I sincerely do not understand in fact I apply at the beginning a sinusiodal voltage as defined in the program on the upper side of my material and normally I had to have that by visualizing on fenics but it appeared all blue that is to say it receives no voltage. do you have an explanation of this phenomenon.because here is what I would like to have

havegetsame859×452 7.13 KB

inversesolve764×384 5.06 KB

Hi, have you figured out why? I encountered the same issue when trying to write a code based on this demo.
Thank you

Hi all, I was having a similar problem. and the solution provided by @bleyerj solved it.

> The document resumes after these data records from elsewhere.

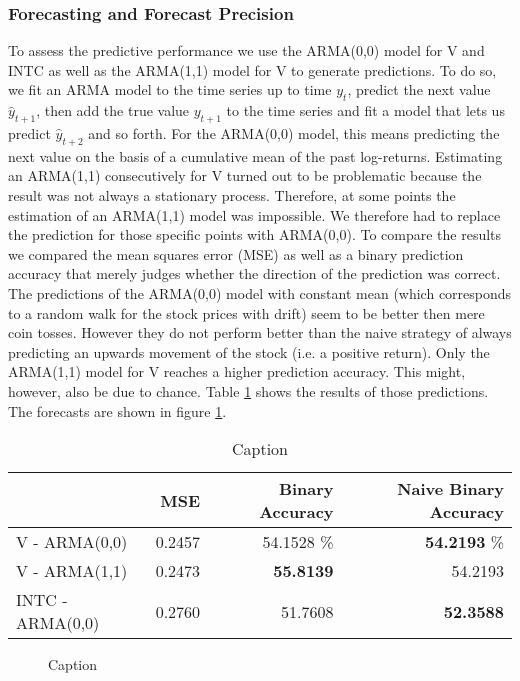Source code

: \subsubsection{Forecasting and Forecast Precision}
To assess the predictive performance we use the ARMA(0,0) model for V and INTC as well as the ARMA(1,1) model for V to generate predictions. To do so, we fit an ARMA model to the time series up to time $y_t$, predict the next value $\hat{y}_{t+1}$, then add the true value $y_{t+1}$ to the time series and fit a model that lets us predict $\hat{y}_{t + 2}$ and so forth. For the ARMA(0,0) model, this means predicting the next value on the basis of a cumulative mean of the past log-returns. Estimating an ARMA(1,1) consecutively for V turned out to be problematic because the result was not always a stationary process. Therefore, at some points the estimation of an ARMA(1,1) model was impossible. We therefore had to replace the prediction for those specific points with ARMA(0,0). 
To compare the results we compared the mean squares error (MSE) as well as a binary prediction accuracy that merely judges whether the direction of the prediction was correct. The predictions of the ARMA(0,0) model with constant mean (which corresponds to a random walk for the stock prices with drift) seem to be better then mere coin tosses. However they do not perform better than the naive strategy of always predicting an upwards movement of the stock (i.e. a positive return). Only the ARMA(1,1) model for V reaches a higher prediction accuracy. This might, however, also be due to chance. Table \ref{tab:V_INTC_ARMA_predictions} shows the results of those predictions. The forecasts are shown in figure \ref{fig:V_INTC_ARMA_predictions_plot}. 

\begin{table}[]
    \centering
    \begin{tabular}{lrrr}
    \toprule
    {}  & MSE & Binary Accuracy & Naive Binary Accuracy \\
    \midrule
    V - ARMA(0,0) & 0.2457 & 54.1528 \% & \textbf{54.2193} \% \\
    V - ARMA(1,1) & 0.2473 & \textbf{55.8139} & 54.2193 \\
    INTC - ARMA(0,0) & 0.2760 & 51.7608 & \textbf{52.3588} \\
    \bottomrule
    \end{tabular}
    \caption{Caption}
    \label{tab:V_INTC_ARMA_predictions}
\end{table}{}

\begin{figure}
    \centering
    \caption{Caption}
    \label{fig:V_INTC_ARMA_predictions_plot}
\end{figure}{}


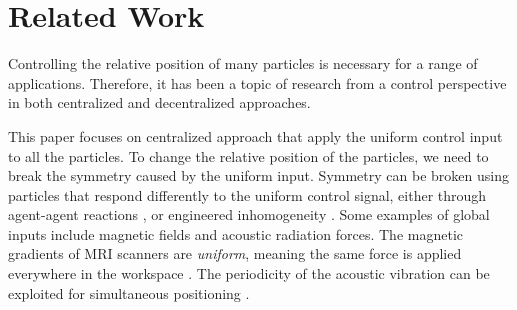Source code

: 
\section{Related Work}\label{sec:RelatedWork}

Controlling the relative position of many particles is necessary for a range of applications. Therefore, it has been a topic of research from a control perspective in both centralized and decentralized approaches. 

 This paper focuses on centralized approach that apply the uniform control input to all the particles. To change the relative position of the particles, we need to break the symmetry caused by the uniform input.
Symmetry can be broken using particles that respond differently to the uniform control signal, either through agent-agent reactions \cite{bertozzi2015ring}, or engineered inhomogeneity  \cite{Donald2013,bretl2007,beckerIJRR2014}. 
Some examples of global inputs include magnetic fields and acoustic radiation forces. The magnetic gradients of MRI scanners are \emph{uniform}, meaning the same force is applied everywhere in the workspace \cite{nosrati2018development}. The periodicity of the acoustic vibration can be exploited for simultaneous positioning \cite{oberti2007manipulation,zhou2016controlling}.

In the beginning, it produced unexpected results. Then I refined the mesh and got the expected results. I guess with Anisotropic problems the mesh has to be appropriately refined.

Thanks, @bleyerj for sharing your knowledge with us, and thanks @stefan for explaining the problem appropriately.